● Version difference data

********************

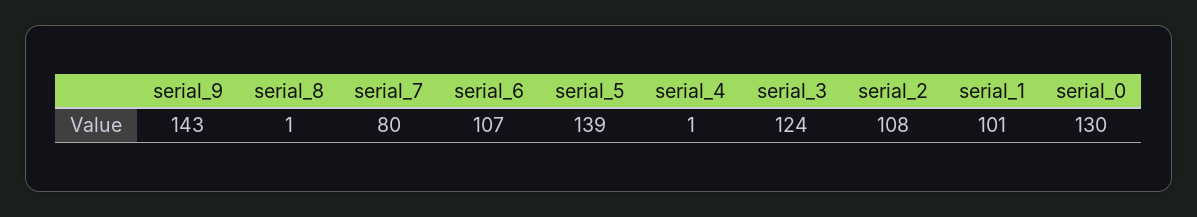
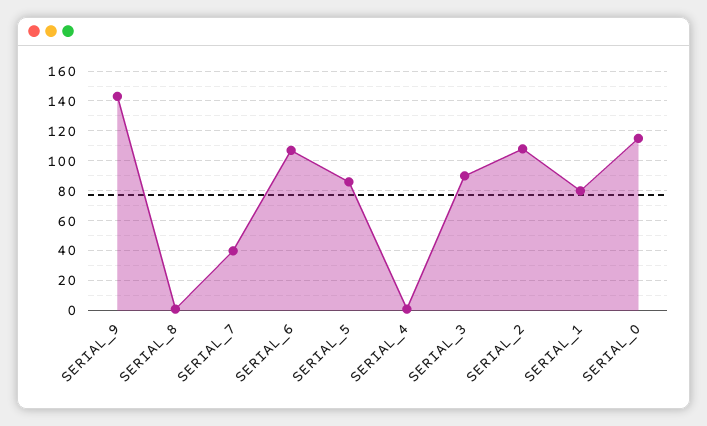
serial_7: 80 -> 40
serial_5: 139 -> 85
serial_3: 124 -> 90
serial_1: 101 -> 80
serial_0: 130 -> 115

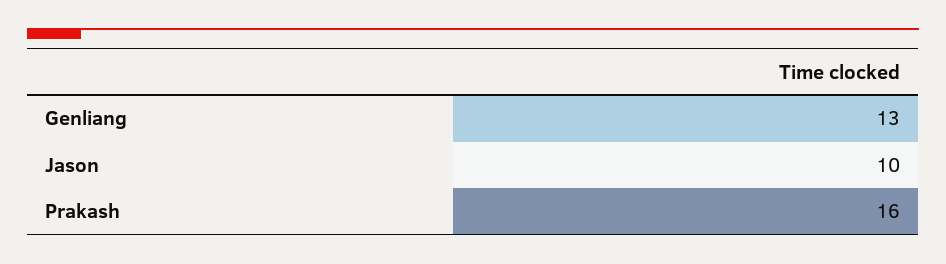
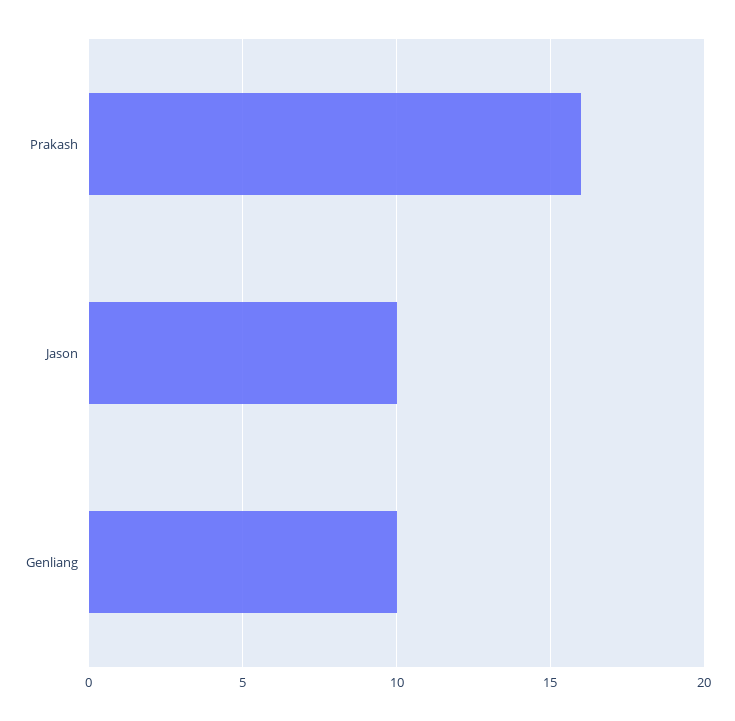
Genliang: 13 -> 10

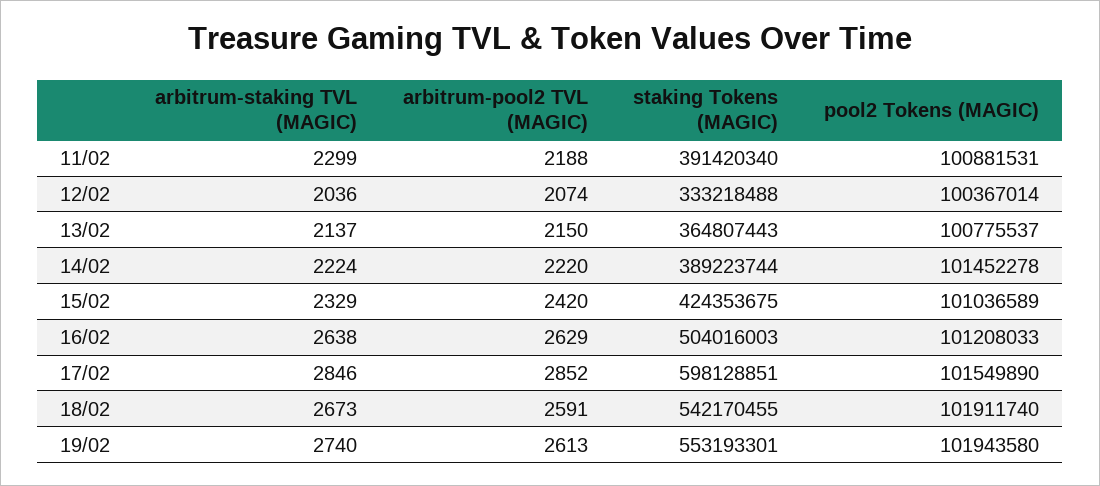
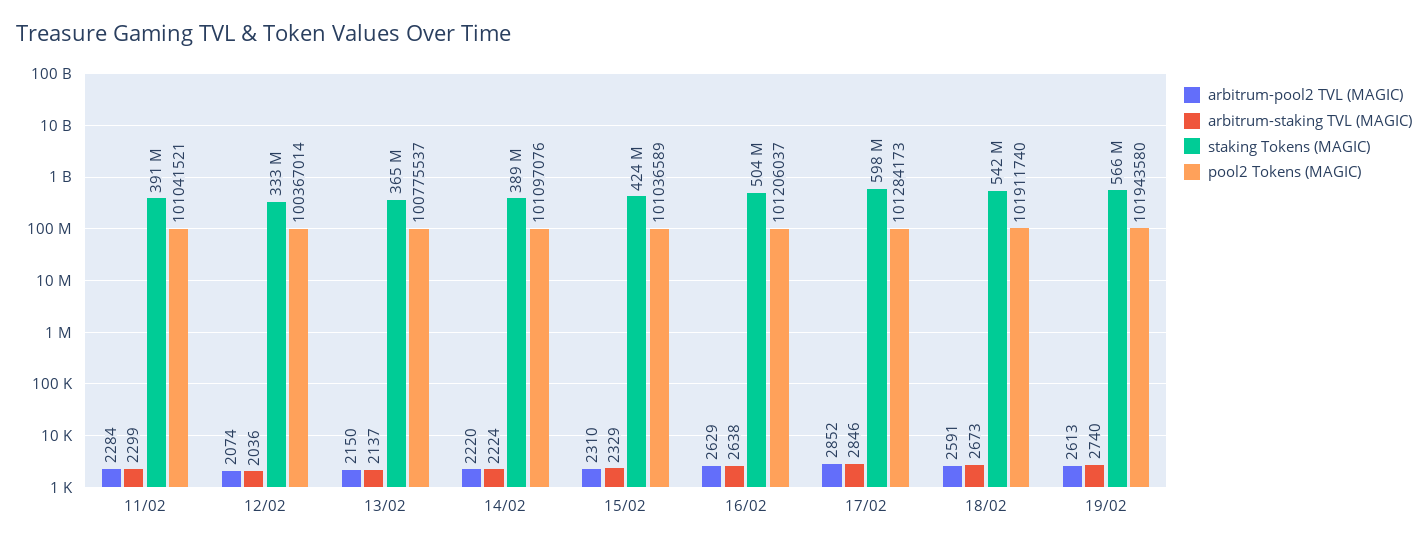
arbitrum-pool2 TVL (MAGIC), 11/02: 2188 -> 2284
pool2 Tokens (MAGIC), 11/02: 100881531 -> 101041521
pool2 Tokens (MAGIC), 14/02: 101452278 -> 101097076
arbitrum-pool2 TVL (MAGIC), 15/02: 2420 -> 2310
pool2 Tokens (MAGIC), 16/02: 101208033 -> 101206037
pool2 Tokens (MAGIC), 17/02: 101549890 -> 101284173
staking Tokens (MAGIC), 19/02: 553193301 -> 566000000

********************

● YOUR GOAL
Find the line that contains "serial_5: 139 -> 85", then write out that line and every line after it through the end of the records, exactly. Leave the pictures out.

● SOLUTION TO THE PROBLEM
serial_5: 139 -> 85
serial_3: 124 -> 90
serial_1: 101 -> 80
serial_0: 130 -> 115

Genliang: 13 -> 10

arbitrum-pool2 TVL (MAGIC), 11/02: 2188 -> 2284
pool2 Tokens (MAGIC), 11/02: 100881531 -> 101041521
pool2 Tokens (MAGIC), 14/02: 101452278 -> 101097076
arbitrum-pool2 TVL (MAGIC), 15/02: 2420 -> 2310
pool2 Tokens (MAGIC), 16/02: 101208033 -> 101206037
pool2 Tokens (MAGIC), 17/02: 101549890 -> 101284173
staking Tokens (MAGIC), 19/02: 553193301 -> 566000000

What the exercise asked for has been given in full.